High-Tech TUG Robots at Mercy Hospital St. Louis Help Nurses and Support Staff With Deliveries

    By Kathleen Berger, Executive Producer for Science and Technology

    Mercy-Hospital St. Louis has some high-tech help with autonomous mobile robots. Exactly, 24 of them! Each one on different floors and given a name of its own.

    “Our co-workers really see the robots as a part of their team,” said Megan Nolan, Operations Lead at Mercy Hospital St. Louis. “They’re all going to have a name badge similar to a co-worker’s name badge.”

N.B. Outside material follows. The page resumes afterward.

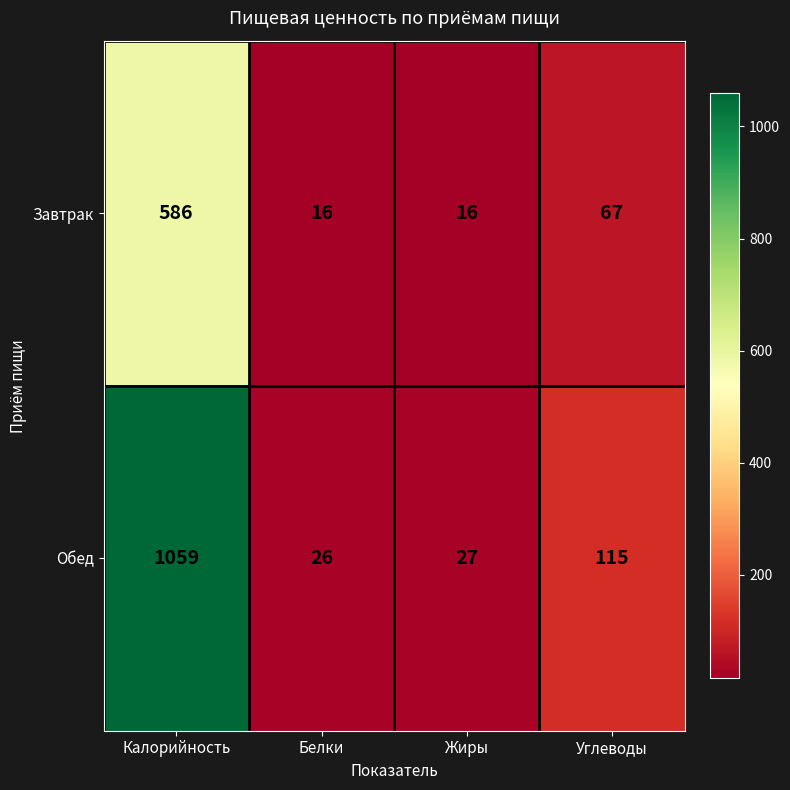

Read the Обед value at Углеводы, to the nearest 50.

100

    Besides the individual identity, the robot is called TUG, named for the way it totes carts with supplies, even meals.

    “The robots pick up the meals from the kitchen and then deliver them to the nursing units. And we have a patient ambassador stationed on that floor who takes the meal trays off of the cart that the robot delivered, and takes them to the patient,” said Nolan.

    Patient ambassadors are responsible for receiving and sending out TUG deliveries. TUGs transport meals, medication, linen, even trash from the nursing units to help keep the hospital clean.

    Everything TUG does is intended to help nurses and support staff focus on patient care, giving them more time at the bedside.

    “They’re able to do more of what they love which is connect with the patient and less of the things that are really hard,” Nolan explained. “Which is walking around and pushing really heavy carts.”

    TUG reduces the physical workloads on people, which reduces their risk of injury.

    “In support services, most of our co-workers walk a minimum of 10 miles a day, delivering supplies throughout the hospital. So, we found that this technology lessons the physical demands that are placed upon them.”

    Autonomous TUGs reliably navigate hospital hallways. The robot journey starts with a CAD drawing that provides the map of the hospital to Aethon, the company providing TUGs to hospitals.

    “They come out with a little mapper robot and they tour around the hospital with the mapper robot getting all the hallways and passageways that we’re going to be using for the TUGs. They program that into the TUG. And from there, when the TUG is moving around on its own, it uses that (navigation system) to guide itself through its routes,” said Jacquelyn Bauch, Executive Director of Support Services at Mercy Hospital Jefferson and Mercy Hospital South.

    When people are on the move or freestanding objects should appear, TUG’s sensors allow the robot to react.

    “It’s able to see if an object is in its way or humans walking up on it,” said Bauch. “It’ll stop and it will wait to see if the human is going to move around it. Or if the object is stationary, it will travel around that object.”

    The robots go to the pharmacy for drugs and the kitchen for food, which means they don’t just stay on the same floor. TUGs call for elevators and open doors. TUGs also react to emergencies and remove themselves from an area.

    TUG is considered the perfect solution at Mercy Hospital St. Louis after a successful pilot program at Mercy Hospital Jefferson.

    “We’d love to expand it to other hospitals. So, it’s starting in St. Louis and then we’re rolling it out at Mercy South and then we’re going to eventually expand it to all seven hospitals going down the I-44 corridor – to Springfield, Joplin, Northwest Arkansas (Fort Smith) and Oklahoma City,” said Bauch.

    Nolan said the robots are not replacing people. She said there’s still a need for workers.

    “Across support services at Mercy, we have hundreds of open positions and so we are instead leveraging this technology to help advance our co-workers.”

    As TUGs become almost part off the staff, they are affectionately more than an object.

    “Our co-workers wanted to come up with a fun and creative way to embrace the technology,” explained Nolan. “So, they came up with the idea to name the robots. A lot of the names are kind of a play on movie characters or robots that you might have seen in popular TV shows or movies like Judy or Wally.”